We like short and sweet.  Lengthy explanations and excessive details are considered boring and tedious, even when we recognize that complexity exists.

Succinct explanations help when they keep the “big picture” in mind.  Especially in religious circles, many have missed the proverbial forest for the trees.  Jesus came face to face with many such people in His ministry: the Pharisees were condemned for focusing excessively on details while neglecting the weightier aspects of the Law (Matthew 23:23-24).

Jesus provides the “big picture” of the Law: love the LORD with all of our faculties, and love our neighbors as ourselves.  As summations go, there can be no better; in truth, not a detail is lost.  All of our missteps, difficulties, sins, and shortcomings come from a lack of love for God or neighbor.
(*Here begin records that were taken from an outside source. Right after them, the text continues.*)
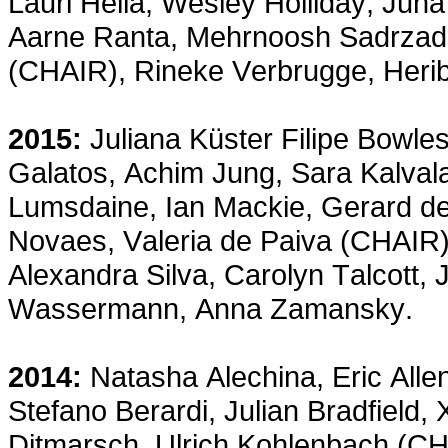
Lauri Hella, Wesley Holliday, Juh
Aarne Ranta, Mehrnoosh Sadrzad
(CHAIR), Rineke Verbrugge, Herib
2015:
Juliana Küster Filipe Bowle
Galatos, Achim Jung, Sara Kalval
Lumsdaine, Ian Mackie, Gerard de
Novaes, Valeria de Paiva (CHAIR),
Alexandra Silva, Carolyn Talcott,
Wassermann, Anna Zamansky.
2014:
Natasha Alechina, Eric All
Stefano Berardi, Julian Bradfield,
Ditmarsch, Ulrich Kohlenbach (CH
Why love?  The virtues of love are exalted in 1 Corinthians 13; we may summarize Paul’s message by saying that love is seeking the best interest of the beloved (cf. Romans 13:10).  Love for God is seeking His will and not our own (Hebrews 11:6).  When we love God, it is no longer we who live, but God in us (cf. Galatians 2:20).  If we live lives of sacrifice, as we are charged to do in Romans 12:1, we easily avoid iniquity.

Loving our neighbor can be challenging; after all, our neighbor often wrongs us, cheats us, or perhaps is entirely indifferent toward us.  Yet the power of the “Golden Rule” of Luke 6:31 haunts us: if we view our neighbor in such stark and dismal terms, how does our neighbor look at us?

How would we want to be treated?  Such dictates how we should treat others.  The parable of the Good Samaritan shows us what it takes to be a good neighbor (Luke 10:25-37): sacrifice and humility, helping without expectation of commendation or reward.  After all, this is what we seek from God, is it not?

It seems so easy to talk about “loving God” and “loving our neighbor,” and yet so difficult to put into practice.  It is far easier to be as the Pharisees, so devoted to the trees of various doctrines and technicalities that we neglect the important things.  If we have not love, we face condemnation.  Let us lay aside our own interests and instead put God’s interests and the best interest of our neighbor ahead of ourselves!